É o primeiro dia da nova era fascista? A posse de Trump torna difícil para Friedrich Burschel não ver alguns paralelos
Por Friedrich Burschel para o “Neues Deutschland”
Hoje é particularmente difícil para mim não ver uma ligação entre as cartas de campo dos meus avós (1939-1943) e o que está acontecendo atualmente nos EUA como um salto para o fascismo alimentado pela grande tecnologia . O arrebatamento de milhões para o palhaço do terror chamado Donald Trump e sua comitiva bilionária é semelhante ao que minha avó Maria escreveu em 16 de março de 1942 – como um serviço religioso – sobre a transmissão da comemoração do herói com Hitler no rádio: “Isso me comoveu indescritivelmente . E como tantas vezes antes, fiquei diante de sua foto com um coração agradecido, suplicante e em oração. Então eu provavelmente cruzei minhas mãos com fervor e fé – então provavelmente coloquei minha cabeça nelas – então provavelmente sempre chorei um pouco.”

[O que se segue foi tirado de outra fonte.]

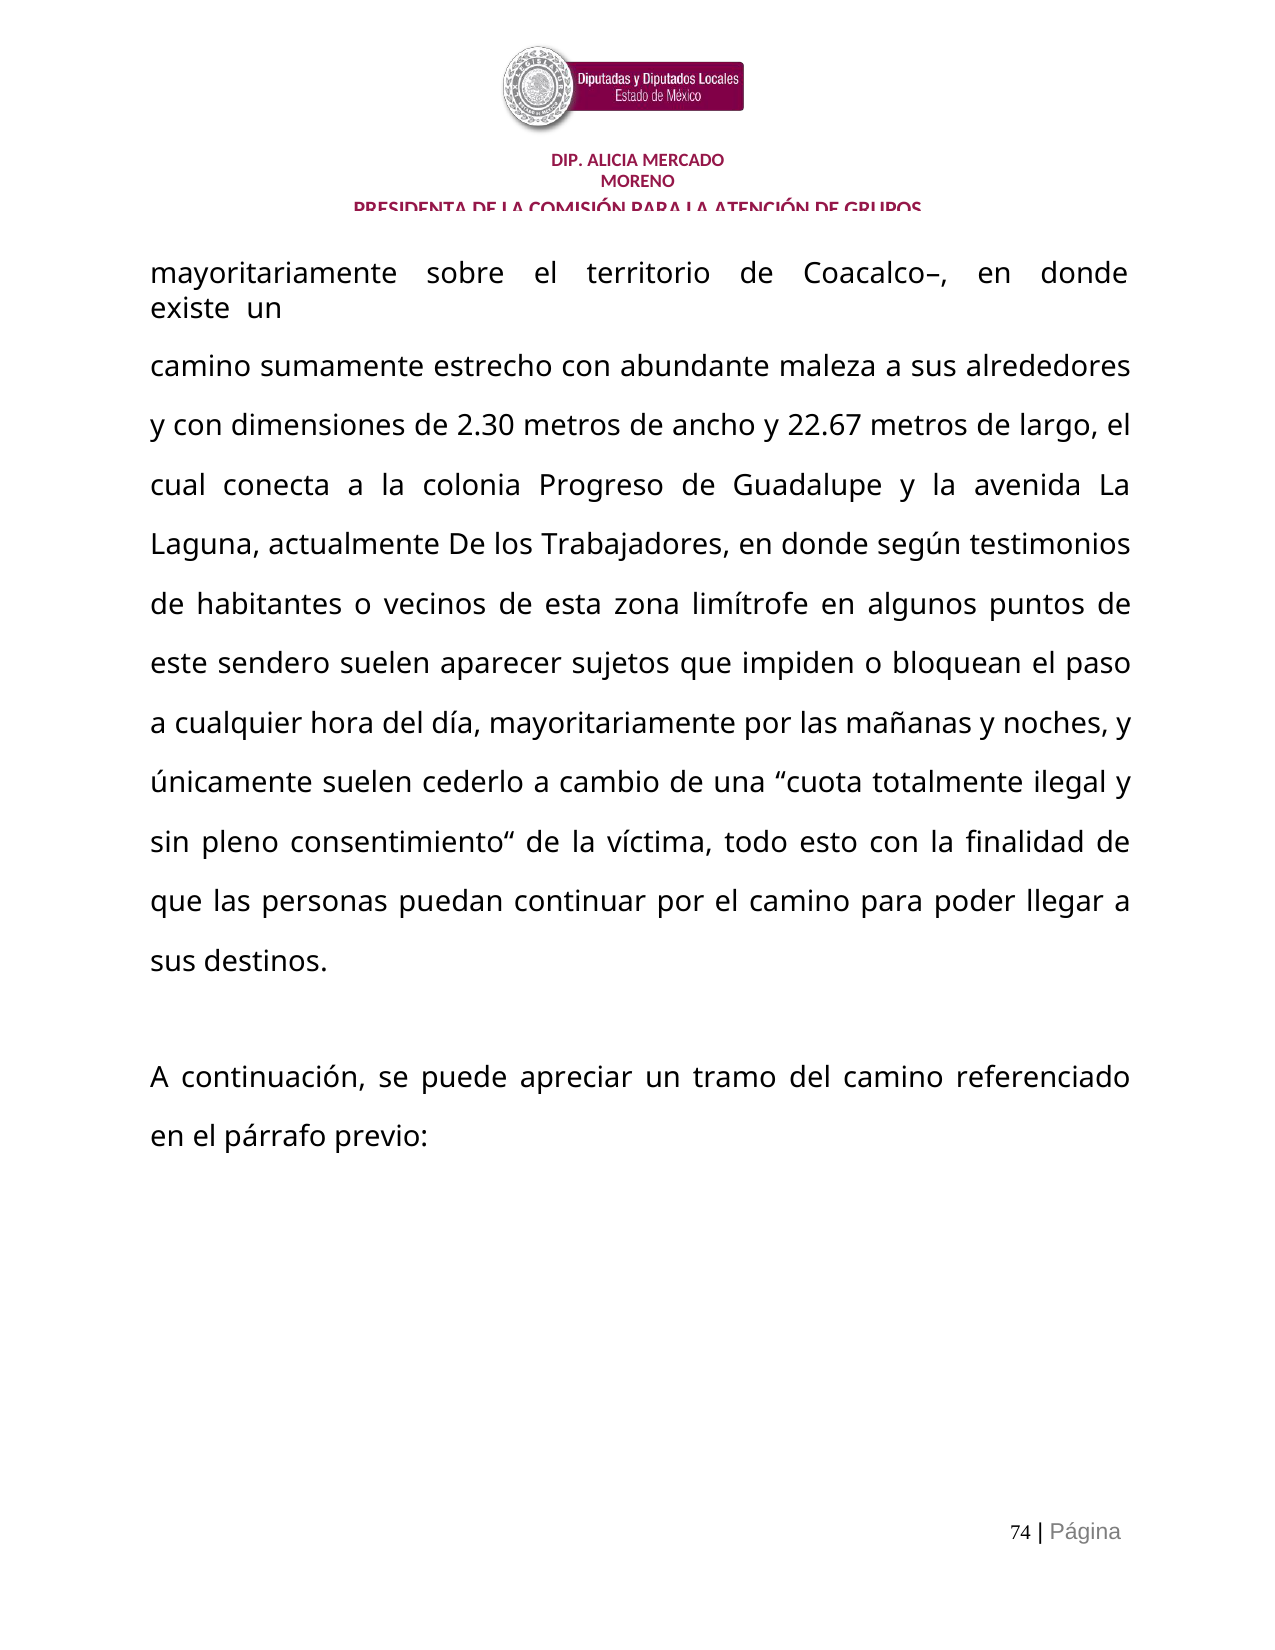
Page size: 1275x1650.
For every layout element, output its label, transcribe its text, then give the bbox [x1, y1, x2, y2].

picture [467, 12, 774, 166]
picture [702, 156, 708, 164]
picture [645, 158, 655, 166]
text A continuación, se puede apreciar un tramo del camino referenciado en el párrafo previo: [150, 1056, 1131, 1155]
text camino sumamente estrecho con abundante maleza a sus alrededores y con dimensiones de 2.30 metros de ancho y 22.67 metros de largo, el cual conecta a la colonia Progreso de Guadalupe y la avenida La Laguna, actualmente De los Trabajadores, en donde según testimonios de habitantes o vecinos de esta zona limítrofe en algunos puntos de este sendero suelen aparecer sujetos que impiden o bloquean el paso a cualquier hora del día, mayoritariamente por las mañanas y noches, y únicamente suelen cederlo a cambio de una “cuota totalmente ilegal y sin pleno consentimiento“ de la víctima, todo esto con la finalidad de que las personas puedan continuar por el camino para poder llegar a sus destinos. [150, 345, 1131, 979]
text mayoritariamente sobre el territorio de Coacalco–, en donde existe un [150, 255, 1129, 326]
picture [714, 156, 721, 164]
picture [554, 156, 560, 164]
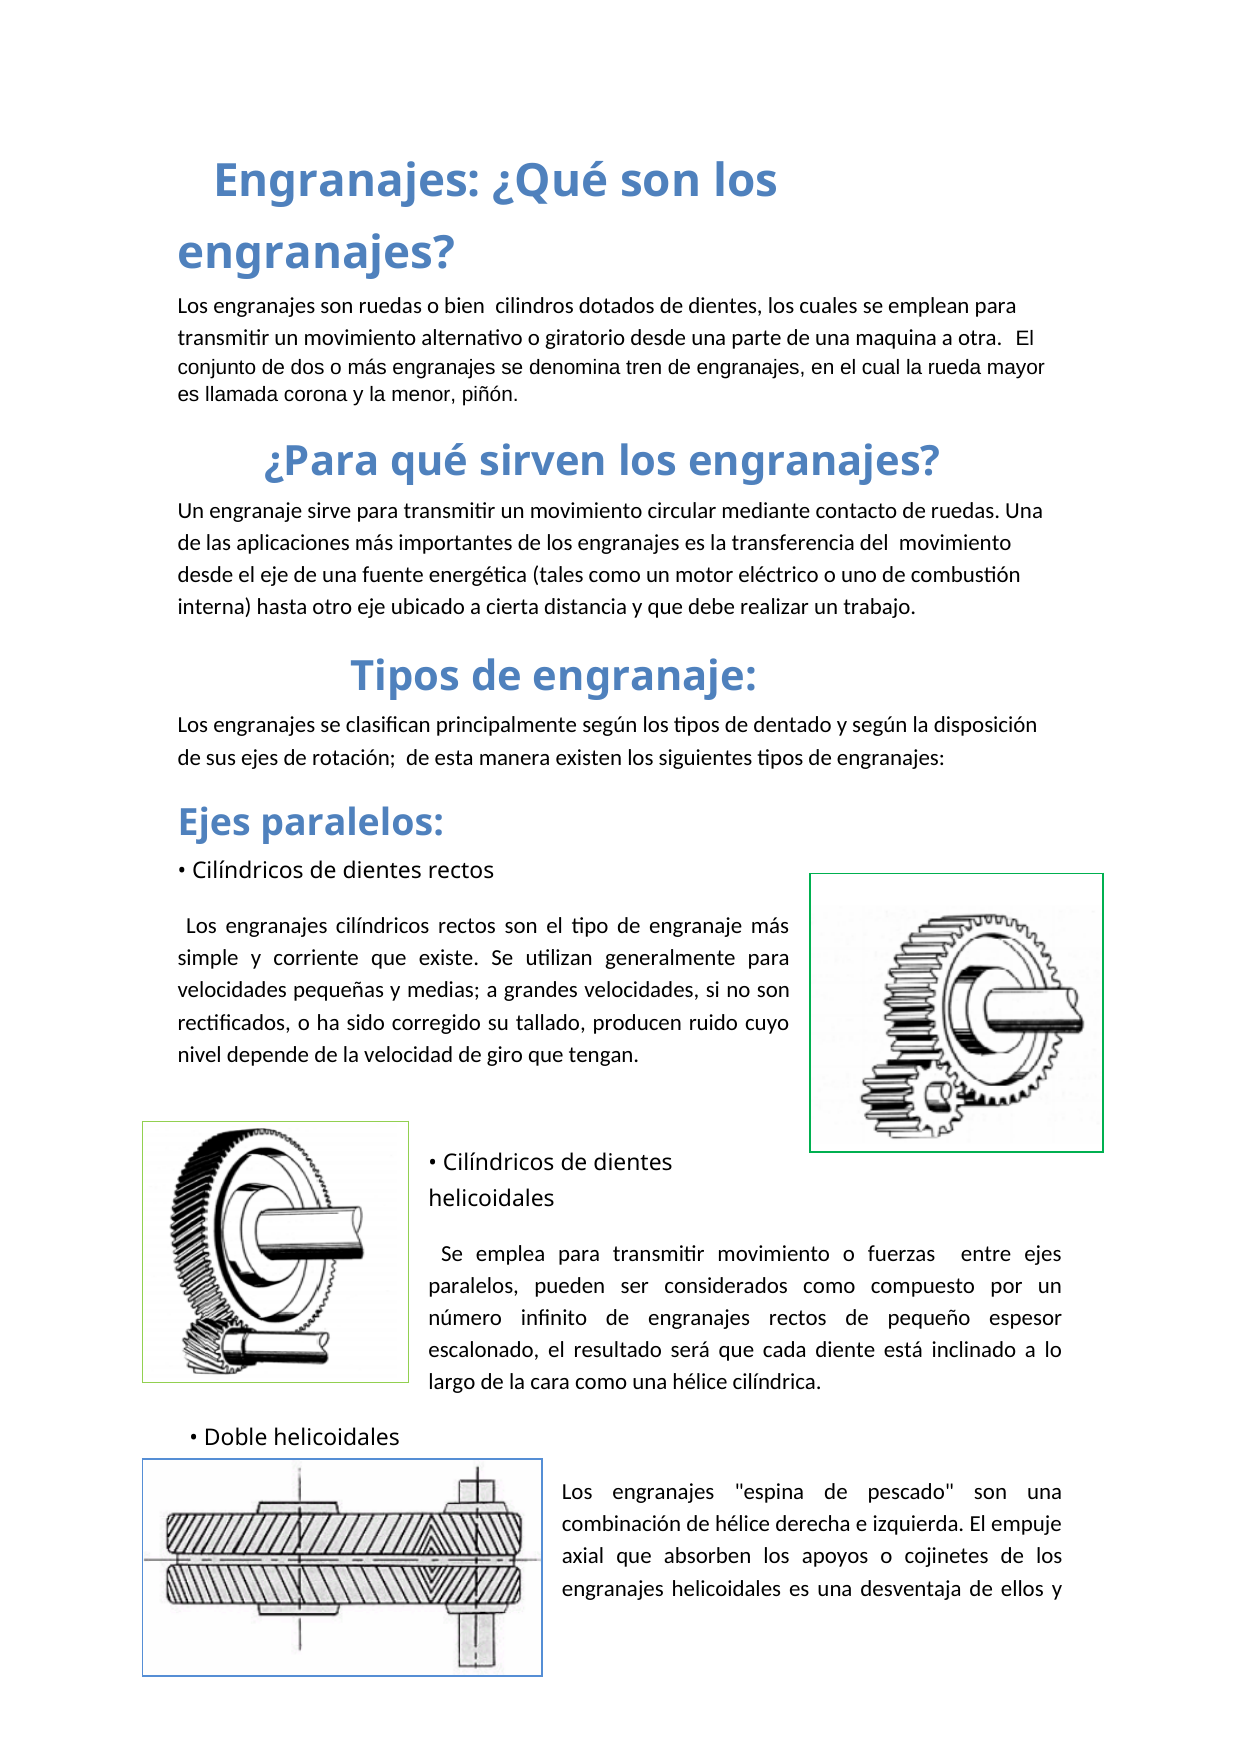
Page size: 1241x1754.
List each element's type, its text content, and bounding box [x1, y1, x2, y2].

text Los engranajes "espina de pescado" son una combinación de hélice derecha e izquierda. El empuje axial que absorben los apoyos o cojinetes de los engranajes helicoidales es una desventaja de ellos y ésta se elimina por la reacción del empuje igual y opuesto de una rama simétrica de un engrane helicoidal doble. [543, 1477, 1063, 1602]
subtitle Engranajes: ¿Qué son los engranajes? [177, 148, 1063, 282]
text Los engranajes cilíndricos rectos son el tipo de engranaje más simple y corriente que existe. Se utilizan generalmente para velocidades pequeñas y medias; a grandes velocidades, si no son rectificados, o ha sido corregido su tallado, producen ruido cuyo nivel depende de la velocidad de giro que tengan. [177, 911, 809, 1068]
subtitle Tipos de engranaje: [177, 645, 1063, 702]
text • Cilíndricos de dientes rectos [177, 854, 1063, 886]
picture [811, 874, 1102, 1151]
text Los engranajes se clasifican principalmente según los tipos de dentado y según la disposición de sus ejes de rotación; de esta manera existen los siguientes tipos de engranajes: [177, 711, 1063, 771]
text Los engranajes son ruedas o bien cilindros dotados de dientes, los cuales se emplean para transmitir un movimiento alternativo o giratorio desde una parte de una maquina a otra. El conjunto de dos o más engranajes se denomina tren de engranajes, en el cual la rueda mayor es llamada corona y la menor, piñón. [177, 291, 1063, 406]
subtitle Ejes paralelos: [177, 796, 1063, 847]
text • Doble helicoidales [177, 1420, 1063, 1452]
picture [143, 1122, 408, 1382]
text Se emplea para transmitir movimiento o fuerzas entre ejes paralelos, pueden ser considerados como compuesto por un número infinito de engranajes rectos de pequeño espesor escalonado, el resultado será que cada diente está inclinado a lo largo de la cara como una hélice cilíndrica. [177, 1239, 1063, 1395]
text • Cilíndricos de dientes helicoidales [409, 1146, 1063, 1213]
subtitle ¿Para qué sirven los engranajes? [177, 431, 1063, 487]
picture [143, 1460, 541, 1675]
text Un engranaje sirve para transmitir un movimiento circular mediante contacto de ruedas. Una de las aplicaciones más importantes de los engranajes es la transferencia del movimiento desde el eje de una fuente energética (tales como un motor eléctrico o uno de combustión interna) hasta otro eje ubicado a cierta distancia y que debe realizar un trabajo. [177, 496, 1063, 620]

Só a tolice dos envolvidos em Washington, levada ao constrangimento e culminando na aparente saudação a la Hitler de Elon Musk , distingue a comédia difamatória fatal nos EUA da seriedade assassina do nacional-socialismo alemão no meio de uma guerra de destruição que tudo consome,
Adorno resumiu isso em 1967: “Não se deve tirar daí a conclusão primitiva de que o nacionalismo já não desempenha um papel decisivo porque está ultrapassado, mas, pelo contrário, acontece frequentemente que as crenças e “As ideologias assumem sua natureza demoníaca e verdadeiramente destrutiva precisamente quando não são mais realmente substanciais devido à situação objetiva. Também recupero o fôlego quando noto a rigidez imóvel em que tudo se encontra.” que estava apenas balbuciando sobre “democracia” e “democracia defensiva”. Nos EUA há poucos dias houve uma manifestação anti-Trump em Washington com “vários milhares” de opositores ao novo presidente. Um brinde aos poucos que estão de pé – mas onde estão os movimentos de massa? Onde está o protesto na Europa? Onde estamos? Onde estou?
Sebastian Haffner escreve apropriadamente em “História de um Alemão”: “A pessoa aborda a si mesma e ao mundo com uma ‘indiferença flácida’, uma disposição masoquista de simplesmente se entregar ao diabo. A burguesia está repleta deste perverso ‘desejo de auto-sacrifício’.” E tendo sempre dito isso e alertado contra isso, é mais provável que você ganhe uma reação negativa, como escreve Tadzio Müller: “Estar certo não pode comprar nada em um sociedade repressiva irracional, na pior das hipóteses “Você levará um tapa na boca por isso”.
O que precisamos fazer para acender as luzes a tempo ao cair da noite? Parece que é tarde demais para tantas coisas. Mas não teremos então de fazer tudo o que estiver ao nosso alcance para nos prepararmos para os próximos ataques? Esperar que a sociedade civil os julgue nunca foi tão fatal como agora: as pessoas dos antigos partidos sentem a abertura da sua própria agenda reacionária – personificada em ninguém mais do que no futuro Chanceler Friedrich Merz – e não reparam que é o cheiro de sangue saindo da boca do monstro que está prestes a devorá-la. A política e o ativismo emancipatórios de esquerda radical significam agora organizar a auto-proteção, atacando politicamente até doer. O que diabos estamos esperando?